In proton-beam therapy, a high-energy beam of protons is fired at a tumor. The protons come to rest in the tumor, depositing their kinetic energy and breaking apart the tumor’s DNA, thus killing its cells. For one patient, it is desired that 0.10 J of proton energy be deposited in a tumor. To create the proton beam, the protons are accelerated from rest through a 19MV potential difference.

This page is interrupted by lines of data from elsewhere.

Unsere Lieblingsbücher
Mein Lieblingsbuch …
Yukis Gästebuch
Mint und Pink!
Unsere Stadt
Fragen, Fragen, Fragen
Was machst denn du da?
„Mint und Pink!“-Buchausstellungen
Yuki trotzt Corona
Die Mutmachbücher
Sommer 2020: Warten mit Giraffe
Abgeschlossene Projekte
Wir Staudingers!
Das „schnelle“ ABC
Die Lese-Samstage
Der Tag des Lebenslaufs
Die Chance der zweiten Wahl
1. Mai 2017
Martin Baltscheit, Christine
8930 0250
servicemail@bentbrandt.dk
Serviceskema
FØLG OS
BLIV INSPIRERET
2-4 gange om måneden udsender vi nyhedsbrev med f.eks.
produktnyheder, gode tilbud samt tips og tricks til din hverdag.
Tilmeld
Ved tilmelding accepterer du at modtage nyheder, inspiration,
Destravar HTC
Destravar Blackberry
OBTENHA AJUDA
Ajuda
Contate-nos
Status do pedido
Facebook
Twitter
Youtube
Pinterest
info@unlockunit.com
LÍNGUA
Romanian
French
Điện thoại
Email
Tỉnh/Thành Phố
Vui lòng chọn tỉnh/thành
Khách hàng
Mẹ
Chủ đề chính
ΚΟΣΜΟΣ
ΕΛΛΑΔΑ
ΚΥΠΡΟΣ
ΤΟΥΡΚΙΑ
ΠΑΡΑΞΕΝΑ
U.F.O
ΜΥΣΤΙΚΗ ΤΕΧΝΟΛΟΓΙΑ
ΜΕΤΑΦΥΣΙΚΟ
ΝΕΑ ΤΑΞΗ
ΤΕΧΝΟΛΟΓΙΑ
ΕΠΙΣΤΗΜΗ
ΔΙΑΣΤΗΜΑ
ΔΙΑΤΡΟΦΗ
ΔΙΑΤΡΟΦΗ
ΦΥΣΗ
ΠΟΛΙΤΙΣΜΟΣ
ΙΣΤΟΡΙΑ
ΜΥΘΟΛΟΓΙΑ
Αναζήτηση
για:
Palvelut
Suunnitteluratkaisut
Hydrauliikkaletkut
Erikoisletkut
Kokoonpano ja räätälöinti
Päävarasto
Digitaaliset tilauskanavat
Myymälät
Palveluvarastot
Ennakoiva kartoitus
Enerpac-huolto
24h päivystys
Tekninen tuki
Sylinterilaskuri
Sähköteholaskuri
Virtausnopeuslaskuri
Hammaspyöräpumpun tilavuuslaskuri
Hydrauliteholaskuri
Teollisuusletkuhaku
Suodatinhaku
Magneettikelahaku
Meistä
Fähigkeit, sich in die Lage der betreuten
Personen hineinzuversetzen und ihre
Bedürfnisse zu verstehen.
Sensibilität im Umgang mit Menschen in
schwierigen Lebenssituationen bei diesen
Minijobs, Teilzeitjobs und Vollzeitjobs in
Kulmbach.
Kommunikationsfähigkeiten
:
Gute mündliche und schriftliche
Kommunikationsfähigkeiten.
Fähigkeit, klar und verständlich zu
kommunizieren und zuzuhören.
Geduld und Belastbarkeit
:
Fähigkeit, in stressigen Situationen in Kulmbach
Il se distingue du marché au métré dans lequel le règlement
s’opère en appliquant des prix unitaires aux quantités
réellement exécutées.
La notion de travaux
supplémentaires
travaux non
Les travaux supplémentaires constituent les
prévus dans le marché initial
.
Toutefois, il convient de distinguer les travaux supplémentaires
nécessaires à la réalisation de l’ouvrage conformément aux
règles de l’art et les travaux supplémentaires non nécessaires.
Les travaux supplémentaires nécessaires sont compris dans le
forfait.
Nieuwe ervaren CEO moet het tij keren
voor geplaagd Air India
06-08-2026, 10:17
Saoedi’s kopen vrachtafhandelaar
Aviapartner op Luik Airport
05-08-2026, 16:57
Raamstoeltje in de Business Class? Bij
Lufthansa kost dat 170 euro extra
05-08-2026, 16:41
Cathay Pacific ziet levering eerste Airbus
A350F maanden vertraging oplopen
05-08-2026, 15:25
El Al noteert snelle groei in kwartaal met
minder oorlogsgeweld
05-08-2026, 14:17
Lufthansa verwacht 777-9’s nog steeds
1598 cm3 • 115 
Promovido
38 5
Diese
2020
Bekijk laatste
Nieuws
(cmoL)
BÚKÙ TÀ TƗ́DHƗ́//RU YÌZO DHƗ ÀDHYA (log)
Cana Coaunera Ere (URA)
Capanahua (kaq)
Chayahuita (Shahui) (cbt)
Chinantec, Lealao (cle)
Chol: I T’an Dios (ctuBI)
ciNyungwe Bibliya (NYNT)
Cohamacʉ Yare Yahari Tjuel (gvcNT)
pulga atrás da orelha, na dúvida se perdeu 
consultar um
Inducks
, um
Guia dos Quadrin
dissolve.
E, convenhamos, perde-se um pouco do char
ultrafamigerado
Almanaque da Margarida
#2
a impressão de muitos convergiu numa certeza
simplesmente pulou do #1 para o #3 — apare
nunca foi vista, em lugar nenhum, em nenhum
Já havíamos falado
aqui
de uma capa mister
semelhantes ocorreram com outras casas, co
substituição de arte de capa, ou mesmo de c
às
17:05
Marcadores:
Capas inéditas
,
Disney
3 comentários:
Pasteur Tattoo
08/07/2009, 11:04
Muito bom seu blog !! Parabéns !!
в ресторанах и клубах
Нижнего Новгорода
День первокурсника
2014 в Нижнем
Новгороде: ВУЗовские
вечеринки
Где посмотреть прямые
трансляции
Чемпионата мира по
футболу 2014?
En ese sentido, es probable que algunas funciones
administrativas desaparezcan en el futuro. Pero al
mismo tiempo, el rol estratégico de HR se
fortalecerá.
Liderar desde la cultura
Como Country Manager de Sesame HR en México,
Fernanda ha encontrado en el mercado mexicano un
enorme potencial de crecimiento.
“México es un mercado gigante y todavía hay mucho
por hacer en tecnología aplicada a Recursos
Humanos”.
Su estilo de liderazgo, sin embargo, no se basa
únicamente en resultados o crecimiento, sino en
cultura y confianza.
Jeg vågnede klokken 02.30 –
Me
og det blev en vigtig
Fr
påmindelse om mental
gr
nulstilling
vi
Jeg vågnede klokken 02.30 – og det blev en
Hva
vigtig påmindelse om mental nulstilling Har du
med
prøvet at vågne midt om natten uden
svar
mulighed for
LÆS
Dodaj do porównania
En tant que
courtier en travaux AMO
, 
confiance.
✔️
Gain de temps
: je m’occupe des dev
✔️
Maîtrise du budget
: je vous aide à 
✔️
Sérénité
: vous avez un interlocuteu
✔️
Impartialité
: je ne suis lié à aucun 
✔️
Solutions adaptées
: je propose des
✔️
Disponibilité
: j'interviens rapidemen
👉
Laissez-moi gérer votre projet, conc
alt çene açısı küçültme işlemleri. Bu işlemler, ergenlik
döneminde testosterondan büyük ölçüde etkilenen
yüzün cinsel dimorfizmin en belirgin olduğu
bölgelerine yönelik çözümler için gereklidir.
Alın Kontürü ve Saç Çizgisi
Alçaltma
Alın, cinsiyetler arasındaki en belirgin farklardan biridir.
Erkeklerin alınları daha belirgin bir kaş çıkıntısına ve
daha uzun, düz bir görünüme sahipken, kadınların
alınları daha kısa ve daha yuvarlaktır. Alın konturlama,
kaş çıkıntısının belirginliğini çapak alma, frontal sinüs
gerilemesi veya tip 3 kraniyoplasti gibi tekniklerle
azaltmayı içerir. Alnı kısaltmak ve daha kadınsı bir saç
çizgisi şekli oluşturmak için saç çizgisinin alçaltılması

What is the total charge of the protons that must be fired at the tumor to deposit the required energy?

q =E/U =0.1/19•10⁶ =5.26•10⁻⁹ C

Well, it seems like we've got some explosive protons on our hands here! Let's calculate the total charge needed to get the job done.

First, we need to find the work done by the electric field in accelerating the protons. The work done is equal to the potential difference multiplied by the charge:

Work done = potential difference * charge

We can rearrange this equation to solve for charge:

Charge = Work done / potential difference

In this case, the work done is equal to the energy deposited in the tumor, which is 0.10 J. The potential difference is given as 19 MV, which is 19 million volts, or 19 million joules per coulomb.

Plugging in the values:

Charge = 0.10 J / 19 MV

Now, we need to be a little careful with the units. We need to convert 19 MV to joules. Since 1 volt is equal to 1 joule per coulomb, we can simply multiply 19 MV by 1 million, since there are 1 million volts in a megavolt.

Charge = 0.10 J / (19 million joules/coulomb)

Now, let's do the math:

Charge ≈ 0.10 / 19 million coulombs

Hmmm, I don't think I'm capable of calculating that number off the top of my clownish head. But it seems like our protons are going to require a fairly large charge to get the job done.

To find the total charge of the protons that must be fired at the tumor, we can use the formula:

Q = E / V

Where:
- Q is the total charge of the protons
- E is the energy deposited in the tumor (0.10 J)
- V is the potential difference (19 MV = 19 * 10^6 V)

Plugging in the values, we get:

Q = 0.10 J / (19 * 10^6 V)

Q = 5.26 * 10^(-9) C

Therefore, the total charge of the protons that must be fired at the tumor to deposit the required energy is approximately 5.26 * 10^(-9) Coulombs.

To find the total charge of the protons required to deposit the desired energy, we need to use the equation:

\( q = \frac{E}{V} \)

Where:
- q is the total charge of the protons,
- E is the desired energy to be deposited (0.10 J in this case),
- V is the potential difference through which the protons are accelerated (19 MV).

First, let's convert the potential difference to joules by multiplying it by the elementary charge (1.6 x 10^-19 C):

\( V = 19 \, \text{MV} \times (1.6 \times 10^{-19} \, \text{C}) \)

\( V = 30.4 \times 10^{-12} \, \text{C} \)

Now we can substitute the values into the equation to find the total charge:

\( q = \frac{0.10 \, \text{J}}{30.4 \times 10^{-12} \, \text{C}} \)

\( q \approx 3.29 \times 10^{-9} \, \text{C} \)

Therefore, the total charge of the protons that must be fired at the tumor to deposit the required energy is approximately 3.29 nanocoulombs.